Select each line in the records below that contains the word "Công".

________________________________________

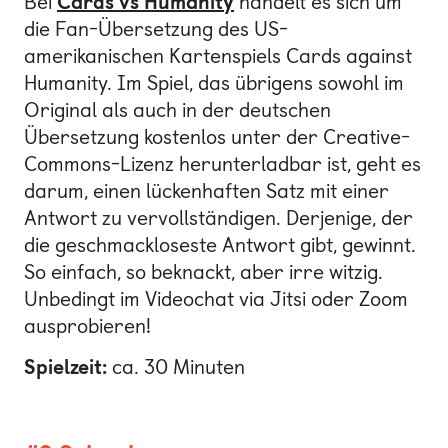
Bei
Cards vs Humanity
handelt es sich um
die Fan-Übersetzung des US-
amerikanischen Kartenspiels Cards against
Humanity. Im Spiel, das übrigens sowohl im
Original als auch in der deutschen
Übersetzung kostenlos unter der Creative-
Commons-Lizenz herunterladbar ist, geht es
darum, einen lückenhaften Satz mit einer
Antwort zu vervollständigen. Derjenige, der
die geschmackloseste Antwort gibt, gewinnt.
So einfach, so beknackt, aber irre witzig.
Unbedingt im Videochat via Jitsi oder Zoom
ausprobieren!
Spielzeit:
ca. 30 Minuten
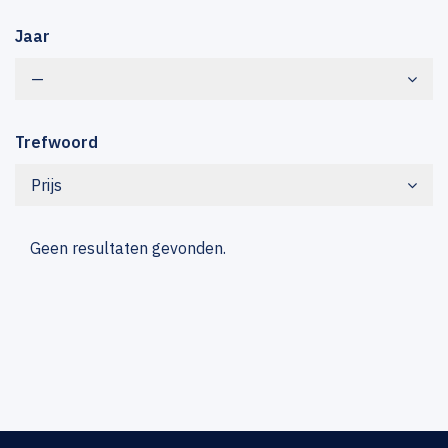
Jaar
—
Trefwoord
Prijs
Geen resultaten gevonden.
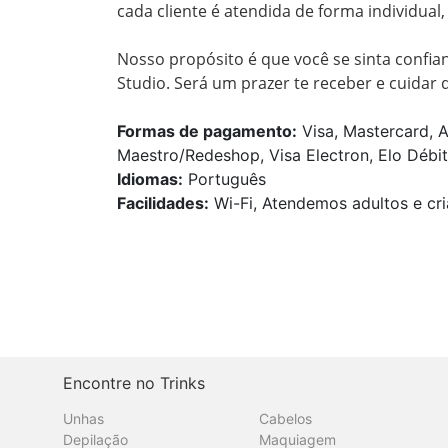
cada cliente é atendida de forma individual
Nosso propósito é que você se sinta confian
Studio. Será um prazer te receber e cuidar d
Formas de pagamento:
Visa, Mastercard, A
Maestro/Redeshop, Visa Electron, Elo Débito
Idiomas:
Português
Facilidades:
Wi-Fi, Atendemos adultos e cri
Encontre no Trinks
Unhas
Cabelos
Depilação
Maquiagem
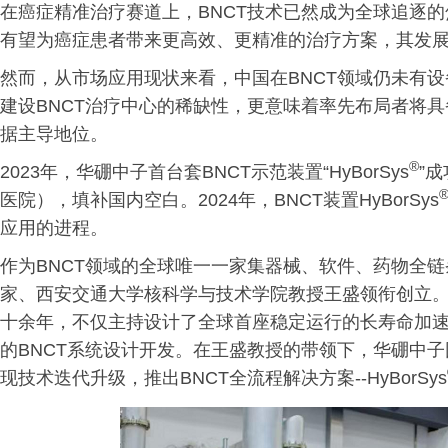
在癌症精准治疗赛道上，BNCT技术已然成为全球追逐的
有望为癌症患者带来更高效、更精准的治疗方案，其发
然而，从市场应用现状来看，中国在BNCT领域仍未有
建设BNCT治疗中心的稀缺性，更意味着率先布局者将
据主导地位。
®
2023年，华硼中子首台套BNCT示范装置“HyBorSys
”
医院），填补国内空白。2024年，BNCT装置HyBorSys
应用的进程。
作为BNCT领域的全球唯一一家集器械、软件、药物全
家、西安交通大学核科学与技术学院教授王盛领衔创立。
十余年，不仅主持设计了全球首座稳定运行的长寿命加
的BNCT系统设计开发。在王盛教授的带领下，华硼中子团
现技术迭代升级，推出BNCT全流程解决方案--HyBorSys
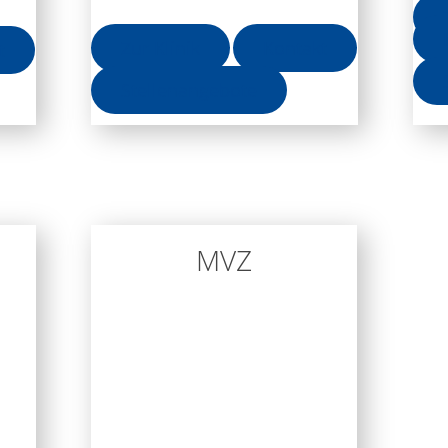
Zur Klinik
Kontakt
t
Stellenangebote
MVZ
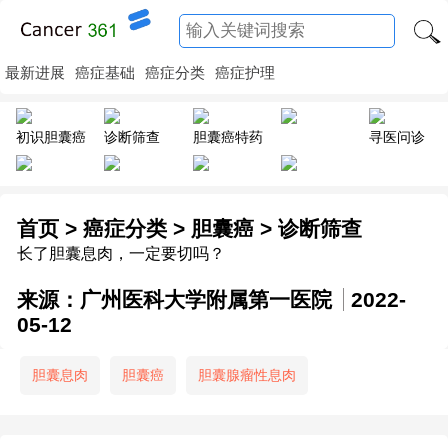
最新进展
癌症基础
癌症分类
癌症护理
初识胆囊癌
诊断筛查
胆囊癌特药
寻医问诊
首页
>
癌症分类
>
胆囊癌
>
诊断筛查
长了胆囊息肉，一定要切吗？
来源：广州医科大学附属第一医院
2022-
05-12
胆囊息肉
胆囊癌
胆囊腺瘤性息肉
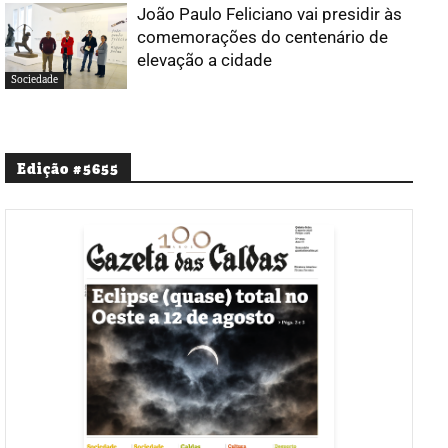
João Paulo Feliciano vai presidir às
comemorações do centenário de
elevação a cidade
Sociedade
Edição #5655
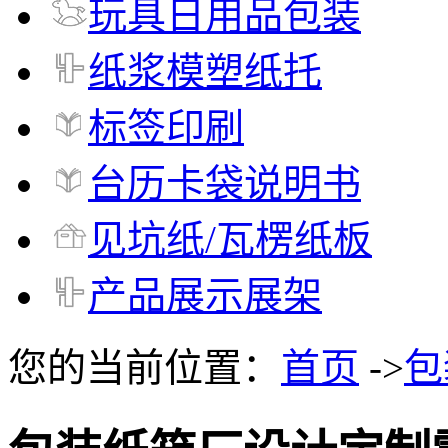
玩具日用品包装
纸浆模塑纸托
标签印刷
台历卡袋说明书
见坑纸/瓦楞纸板
产品展示展架
您的当前位置：
首页
->
包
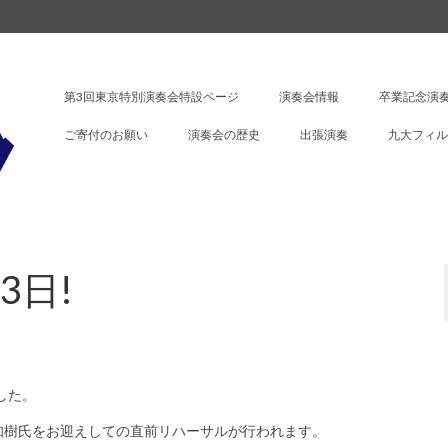
第3回東京特別演奏会特設ページ
演奏会情報
卒業記念演奏
ご寄付のお願い
演奏会の歴史
出張演奏
九大フィル
3日!
した。
知樹氏をお迎えしての直前リハーサルが行われます。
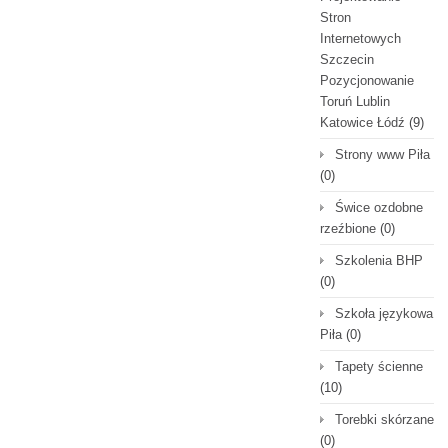
Stron
Internetowych
Szczecin
Pozycjonowanie
Toruń Lublin
Katowice Łódź
(9)
Strony www Piła
(0)
Świce ozdobne
rzeźbione
(0)
Szkolenia BHP
(0)
Szkoła językowa
Piła
(0)
Tapety ścienne
(10)
Torebki skórzane
(0)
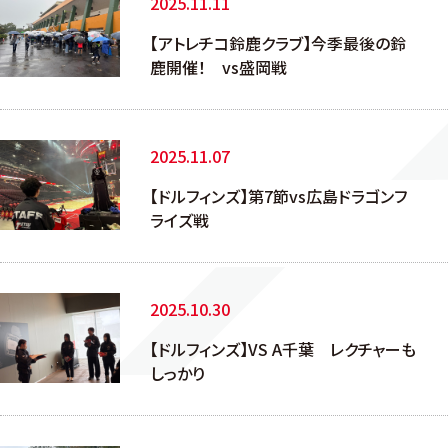
2025.11.11
【アトレチコ鈴鹿クラブ】今季最後の鈴
鹿開催！ vs盛岡戦
2025.11.07
【ドルフィンズ】第7節vs広島ドラゴンフ
ライズ戦
2025.10.30
【ドルフィンズ】VS A千葉 レクチャーも
しっかり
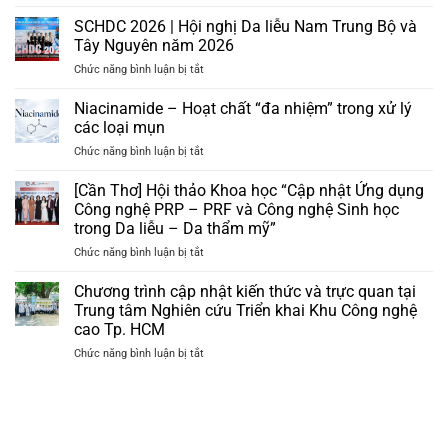
[Miễn
Phí]
SCHDC 2026 | Hội nghị Da liễu Nam Trung Bộ và
Chuyển
Tây Nguyên năm 2026
giao
ở
Chức năng bình luận bị tắt
quy
SCHDC
trình
2026
Niacinamide – Hoạt chất “đa nhiệm” trong xử lý
cấp
|
ẩm
các loại mụn
Hội
da
ở
Chức năng bình luận bị tắt
nghị
và
Niacinamide
Da
nhận
–
[Cần Thơ] Hội thảo Khoa học “Cập nhật Ứng dụng
liễu
bộ
Hoạt
Nam
Công nghệ PRP – PRF và Công nghệ Sinh học
quà
chất
Trung
tặng
trong Da liễu – Da thẩm mỹ”
“đa
Bộ
trị
ở
Chức năng bình luận bị tắt
nhiệm”
và
giá
[Cần
trong
Tây
hơn
Thơ]
xử
Chương trình cập nhật kiến thức và trực quan tại
Nguyên
3tr
Hội
lý
năm
Trung tâm Nghiên cứu Triển khai Khu Công nghệ
đồng
thảo
các
2026
cao Tp. HCM
Khoa
loại
ở
Chức năng bình luận bị tắt
học
mụn
Chương
“Cập
trình
nhật
cập
Ứng
nhật
dụng
kiến
Công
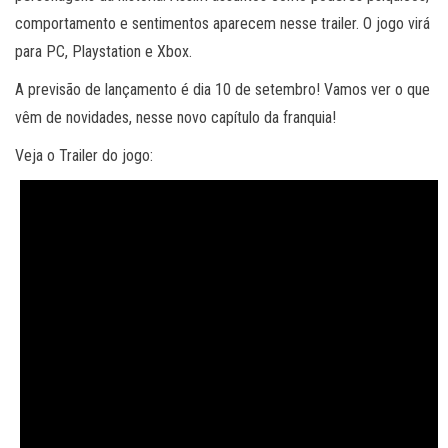
comportamento e sentimentos aparecem nesse trailer. O jogo virá
para PC, Playstation e Xbox.
A previsão de lançamento é dia 10 de setembro! Vamos ver o que
vêm de novidades, nesse novo capítulo da franquia!
Veja o Trailer do jogo:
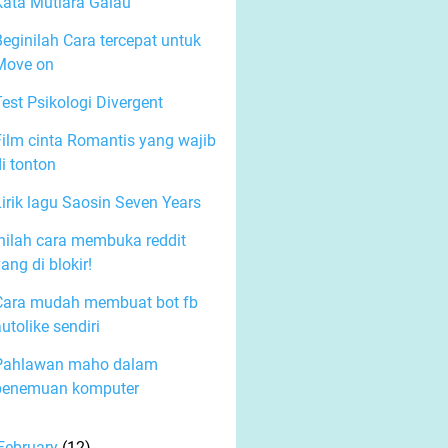
Kata Mutiara Galau
Beginilah Cara tercepat untuk
Move on
Test Psikologi Divergent
Film cinta Romantis yang wajib
i tonton
Lirik lagu Saosin Seven Years
Inilah cara membuka reddit
ang di blokir!
Cara mudah membuat bot fb
utolike sendiri
Pahlawan maho dalam
penemuan komputer
February
(12)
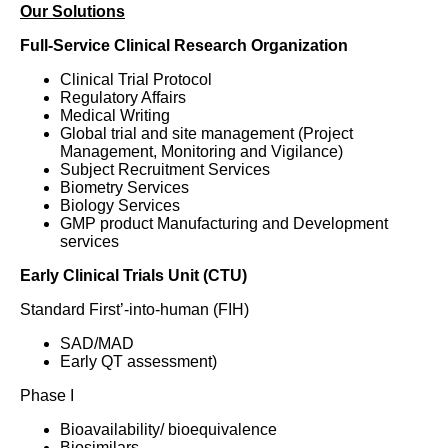
Our Solutions
Full-Service Clinical Research Organization
Clinical Trial Protocol
Regulatory Affairs
Medical Writing
Global trial and site management (Project
Management, Monitoring and Vigilance)
Subject Recruitment Services
Biometry Services
Biology Services
GMP product Manufacturing and Development
services
Early
Clinical Trials Unit (CTU)
Standard First’-into-human (FIH)
SAD/MAD
Early QT assessment)
Phase I
Bioavailability/ bioequivalence
Biosimilars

________________________________________

Task result.
Công nghệ PRP – PRF và Công nghệ Sinh học
Trung tâm Nghiên cứu Triển khai Khu Công nghệ
Công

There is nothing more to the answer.